Nets in a Normed Algebra
Nets in a Normed Algebra
Definition: A Directed Set is a set $\Lambda$ with an relation $\leq$ that satisfies the three conditions: 1) $\lambda \leq \lambda$ for all $\lambda \in \Lambda$ (Reflexivity). 2) If $\lambda_1 \leq \lambda_2$ and $\lambda_2 \leq \lambda_3$ then $\lambda_1 \leq \lambda_3$ (Transitivity). 3) For all $\lambda_1, \lambda_2 \in \Lambda$ there exists a $\lambda \in \Lambda$ such that $\lambda_1 \leq \lambda$ and $\lambda_2 \leq \lambda$ (The Existence of an Upper Bound Between Pairs in $\Lambda$). |
Definition: Let $\mathfrak{A}$ be a normed algebra. A Net in $\mathfrak{A}$ is a function $m : \Lambda \to \mathfrak{A}$ where $\Lambda$ is a directed set. Nets are often denoted by $\{ m(\lambda) \}_{\lambda \in \Lambda}$. |
Definition: Let $\mathfrak{A}$ be a normed algebra. A net $\{ x(\lambda) \}_{\lambda \in \Lambda}$ in $\mathfrak{A}$ is said to Net Converge (or simply Converge) to $x \in \mathfrak{A}$ denoted $x(\lambda) \overset{\alpha} \to x$ if for every open neighbourhood $U$ of $x$ there exists a $\lambda_0 \in \Lambda$ such that if $\lambda \geq \lambda_0$ then $x(\lambda) \in U$. |
The concept of a net is not exclusive to normed algebras. Nets are defined similarly for general topological spaces. Of course, $\mathfrak{A}$ with the norm topology is a topological space!
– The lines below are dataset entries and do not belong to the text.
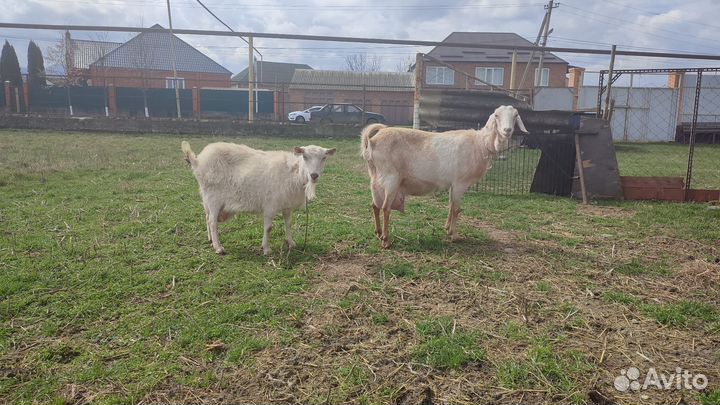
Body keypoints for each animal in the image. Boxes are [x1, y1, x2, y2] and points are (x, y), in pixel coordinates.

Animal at [182, 141, 336, 255]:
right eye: (305, 157)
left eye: (324, 158)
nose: (314, 175)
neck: (294, 173)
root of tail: (197, 161)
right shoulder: (270, 205)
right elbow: (268, 228)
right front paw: (266, 249)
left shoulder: (287, 205)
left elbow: (288, 224)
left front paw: (291, 243)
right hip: (214, 198)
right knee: (212, 221)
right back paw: (218, 247)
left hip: (206, 198)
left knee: (207, 217)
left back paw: (210, 240)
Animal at [360, 105, 528, 248]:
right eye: (497, 115)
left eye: (515, 116)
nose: (507, 130)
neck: (480, 144)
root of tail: (371, 141)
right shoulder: (460, 183)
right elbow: (456, 209)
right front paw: (454, 235)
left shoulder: (453, 184)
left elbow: (450, 205)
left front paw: (447, 228)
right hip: (391, 179)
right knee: (385, 208)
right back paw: (386, 241)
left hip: (375, 179)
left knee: (375, 205)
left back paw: (378, 233)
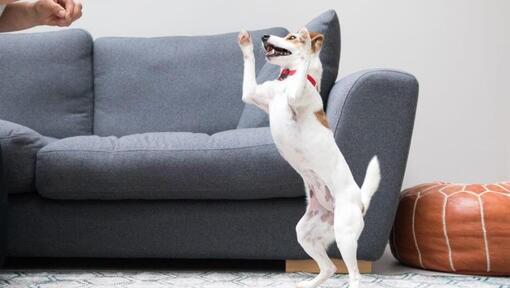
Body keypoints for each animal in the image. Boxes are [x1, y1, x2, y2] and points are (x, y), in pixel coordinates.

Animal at [237, 28, 380, 288]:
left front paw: (305, 45)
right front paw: (245, 42)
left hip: (344, 235)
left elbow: (304, 62)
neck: (287, 81)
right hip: (305, 232)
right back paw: (308, 284)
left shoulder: (295, 97)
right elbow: (249, 67)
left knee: (354, 274)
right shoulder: (252, 94)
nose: (264, 37)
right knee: (329, 267)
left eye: (291, 37)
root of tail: (361, 202)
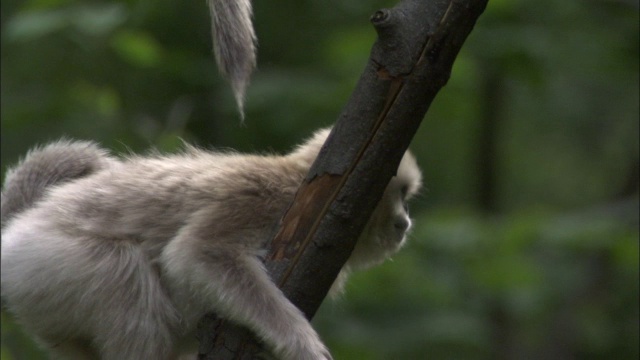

Note that since $\mathfrak{A}$ is a normed space and $x \in \mathfrak{A}$ then every open ball centered at $x$ is an open neighbourhood of $x$. Thus, if $\{ x(\lambda) \}_{\lambda \in \Gamma}$ net converges to $x \in \mathfrak{A}$ then for all $\epsilon > 0$ there exists a $\lambda_0 \in \Lambda$ such that if $\lambda \geq \lambda_0$ then $x(\lambda) \in B(x, \epsilon)$, or equivalently, for all $\lambda \geq \lambda_0$ we have that:
(1)\begin{align} \quad \| x - x(\lambda) \| < \epsilon \end{align}